Kiedy na wspomniane sukcesy spojrzymy szerzej, tzn. przez pryzmat korzyści społecznych, otwiera się przestrzeń wymagająca upamiętnienia. Pamięć przywołuje to, na co zwrócił uwagę ostatnio, długoletni kierownik sekcji i działacz sportowy Edward Madejski. W Dębicy dbano o rozwój fizyczny młodzieży i dlatego, objęta była także programem ukierunkowanym na wypełnianie ról społecznych[3] w przyszłości. To także wymaga upamiętnienia. Pouczające wnioski należy wyprowadzać z sukcesów, ale także z niepowodzeń. Tego uczą zapasy.
Wyprowadzając pouczające wnioski z historii, zauważyć należy, iż sport nigdy nie istniał jako samodzielny byt. Służył osiąganiu innych celów społeczno-użytecznych. Inaczej mówiąc, służył określonym celom i grupom społecznym. Mówienie i pisanie o tym, ewentualnie uświadamianie tego w inny sposób to sposoby edukowania. W tym kontekście krótkie nawiązanie do Izby Pamięci, którą utworzył zapaśnik, trener zapaśników, działacz sportowy, przedsiębiorca i społecznik Czesław Korzeń. Inicjatywa upamiętnienia trenerów, działaczy i zawodników przyjęta została z należytym zrozumieniem i społecznym uznaniem.
Dębica (2024). Izba Pamięci na etapie przygotowania do jej otwarcia. For. Arch. DZH
Śmierć zabrała z naszego, zapaśniczego grona Mistrza, Nauczyciele Wychowawcę Młodzieży śp. Czesława Korzenia. Zapaśnicza Polska i licznie przybyli mieszkańcy Dębicy żegnaliśmy Go, w dniu, w którym zaplanowany był XVII Memoriał Dębickich Mistrzów (Kazimierza Lipienia, Andrzeja Skorzydlewskiego, Ryszarda Świerada, Jana Michalika). Biorąc pod uwagę działania oraz inicjatywy obecnego kierownictwa autonomicznej sekcji zapaśniczej z prezesem stowarzyszenia Januszem Urbanikiem, działania burmistrza Mateusza Kutrzeby i głosy coraz liczniejszego grona radnych Rady Miejskiej w Dębicy – wiele wskazuje, że jesteśmy na właściwej drodze upamiętnienia tego wszystkiego, co symbolizuje pomnik Braci Kazimierza i Józefa Lipieniów.
Jak upamiętnić zapaśnicze dokonania?
Na sportowo, ekonomicznie i praktycznie.
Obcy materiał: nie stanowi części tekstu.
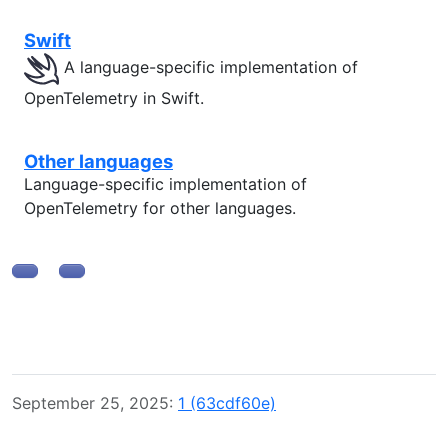
Swift
A language-specific implementation of
OpenTelemetry in Swift.
Other languages
Language-specific implementation of
OpenTelemetry for other languages.
September 25, 2025:
1 (63cdf60e)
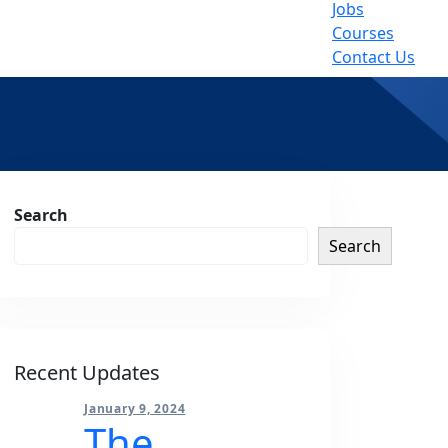
Jobs
Courses
Contact Us
sides
Search
Search
Recent Updates
January 9, 2024
The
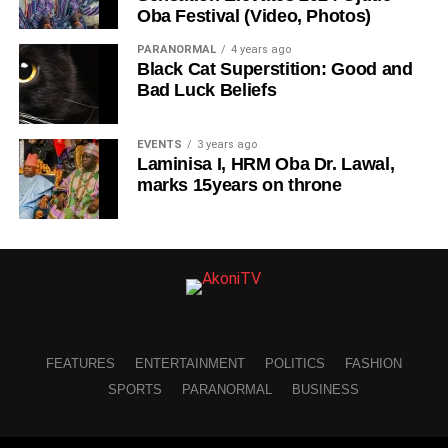
Oba Festival (Video, Photos)
PARANORMAL
4 years ago
Black Cat Superstition: Good and
Bad Luck Beliefs
EVENTS
3 years ago
Laminisa I, HRM Oba Dr. Lawal,
marks 15years on throne
FEATURES
ENTERTAINMENT
POLITICS
FASHION
SPORTS
PARANORMAL
BUSINESS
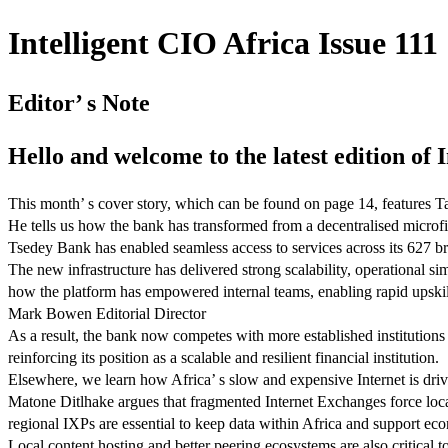
Intelligent CIO Africa Issue 111 
Editor’ s Note
Hello and welcome to the latest edition of 
This month’ s cover story, which can be found on page 14, features 
He tells us how the bank has transformed from a decentralised microfi
Tsedey Bank has enabled seamless access to services across its 627 b
The new infrastructure has delivered strong scalability, operational s
how the platform has empowered internal teams, enabling rapid upski
Mark Bowen Editorial Director
As a result, the bank now competes with more established institutions 
reinforcing its position as a scalable and resilient financial institution.
Elsewhere, we learn how Africa’ s slow and expensive Internet is driv
Matone Ditlhake argues that fragmented Internet Exchanges force local
regional IXPs are essential to keep data within Africa and support e
Local content hosting and better peering ecosystems are also critical 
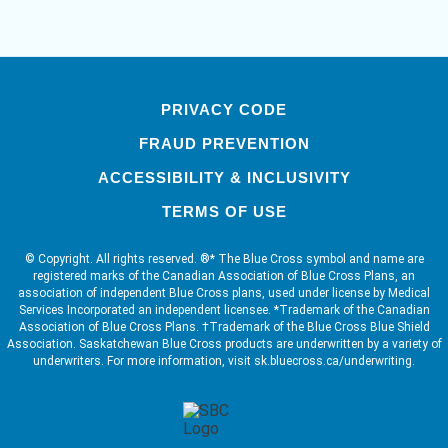
PRIVACY CODE
FRAUD PREVENTION
ACCESSIBILITY & INCLUSIVITY
TERMS OF USE
© Copyright. All rights reserved. ®* The Blue Cross symbol and name are
registered marks of the Canadian Association of Blue Cross Plans, an
association of independent Blue Cross plans, used under license by Medical
Services Incorporated an independent licensee. *Trademark of the Canadian
Association of Blue Cross Plans. †Trademark of the Blue Cross Blue Shield
Association. Saskatchewan Blue Cross products are underwritten by a variety of
underwriters. For more information, visit sk.bluecross.ca/underwriting.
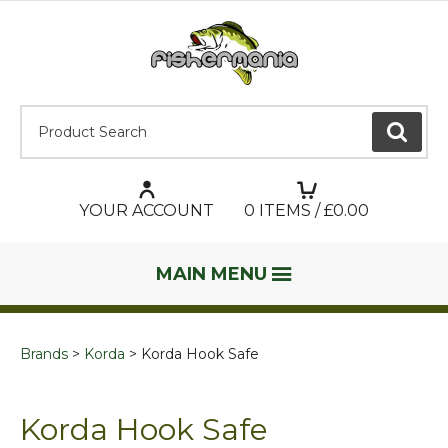
Product Search:
GO
YOUR ACCOUNT
0
ITEMS / £
0.00
MAIN MENU
Brands
Korda
Korda Hook Safe
Korda Hook Safe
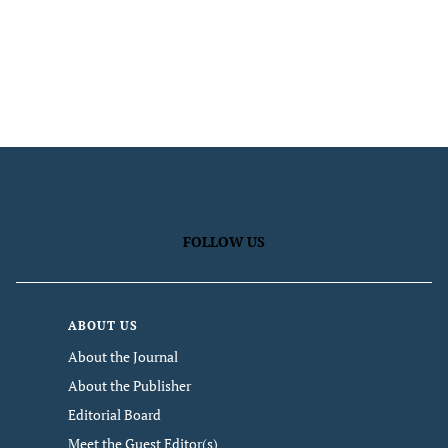
FOLLOW US
ABOUT US
About the Journal
About the Publisher
Editorial Board
Meet the Guest Editor(s)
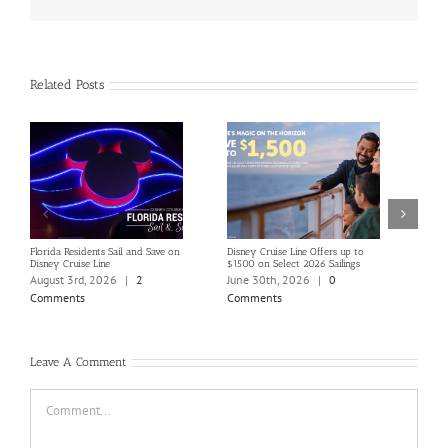
Related Posts
Florida Residents Sail and Save on
Disney Cruise Line Offers up to
Save 
Disney Cruise Line
$1500 on Select 2026 Sailings
Disne
Holi
August 3rd, 2026
|
2
June 30th, 2026
|
0
June
Comments
Comments
Com
Leave A Comment
Comment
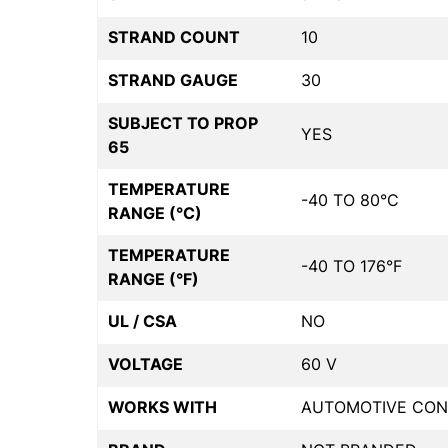
STRAND COUNT
10
STRAND GAUGE
30
SUBJECT TO PROP
YES
65
TEMPERATURE
-40 TO 80°C
RANGE (°C)
TEMPERATURE
-40 TO 176°F
RANGE (°F)
UL / CSA
NO
VOLTAGE
60 V
WORKS WITH
AUTOMOTIVE CON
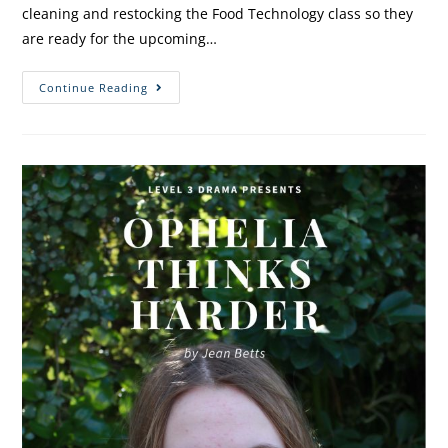
cleaning and restocking the Food Technology class so they
are ready for the upcoming…
Continue Reading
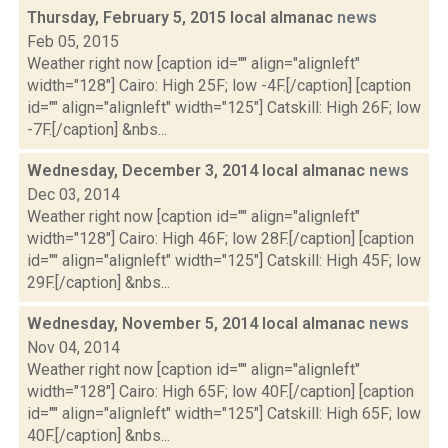
Thursday, February 5, 2015 local almanac
news
Feb 05, 2015
Weather right now [caption id="" align="alignleft"
width="128"] Cairo: High 25F; low -4F.[/caption] [caption
id="" align="alignleft" width="125"] Catskill: High 26F; low
-7F.[/caption] &nbs...
Wednesday, December 3, 2014 local almanac
news
Dec 03, 2014
Weather right now [caption id="" align="alignleft"
width="128"] Cairo: High 46F; low 28F.[/caption] [caption
id="" align="alignleft" width="125"] Catskill: High 45F; low
29F.[/caption] &nbs...
Wednesday, November 5, 2014 local almanac
news
Nov 04, 2014
Weather right now [caption id="" align="alignleft"
width="128"] Cairo: High 65F; low 40F.[/caption] [caption
id="" align="alignleft" width="125"] Catskill: High 65F; low
40F.[/caption] &nbs...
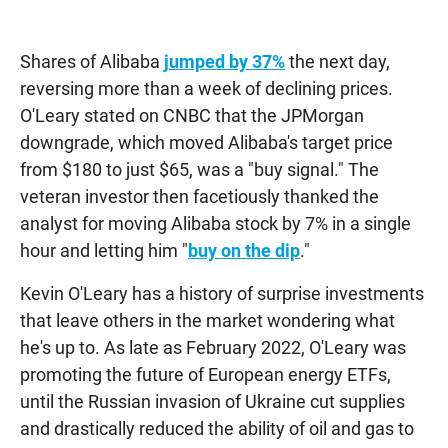
Shares of Alibaba
jumped by 37%
the next day,
reversing more than a week of declining prices.
O'Leary stated on CNBC that the JPMorgan
downgrade, which moved Alibaba's target price
from $180 to just $65, was a "buy signal." The
veteran investor then facetiously thanked the
analyst for moving Alibaba stock by 7% in a single
hour and letting him "
buy on the dip
."
Kevin O'Leary has a history of surprise investments
that leave others in the market wondering what
he's up to. As late as February 2022, O'Leary was
promoting the future of European energy ETFs,
until the Russian invasion of Ukraine cut supplies
and drastically reduced the ability of oil and gas to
Hala sportowa umożliwiająca treningi zapaśnikom, Klub Olimpijczyka oraz Izba Pamięci – jako zbiór sportowych trofeów, pamiątek oraz żywa lekcja historii. Całość stanowić może pomnik i być atrakcją turystyczną.
A teraz, skierujmy uwagę na radnych obradujących w dębickim ratuszu oraz na miejscu pracy burmistrza Mateusza Kutrzeby. Na ich sygnał pospieszmy z pomocą, zwłaszcza zapaśnicy i sympatycy sportu zapaśniczego! Nadchodzi czas realizowania kolejnego wspólnego celu który służył będzie dębickiej społeczności.
Ratusz w Dębicy. Fot. UM
[1] J. Swół, Pomnik Braci Lipieniów w Dębicy. Małe zwycięstwo? Czy głos rozsądku?, https://zeszytydebickie.pl/aktualnosci/, 26.06.2025.
[2] Kolebka mistrzów – historia dębickiej maty, DZH, Tom II, red. M. Jędrusiak, https://zeszytydebickie.pl/nowy-zeszyt/, dostęp 28.06.2025.
[3] E. Madejski, Echo minionego siedemdziesięciolecia (11.06.2025), https://zeszytydebickie.pl/aktualnosci/ .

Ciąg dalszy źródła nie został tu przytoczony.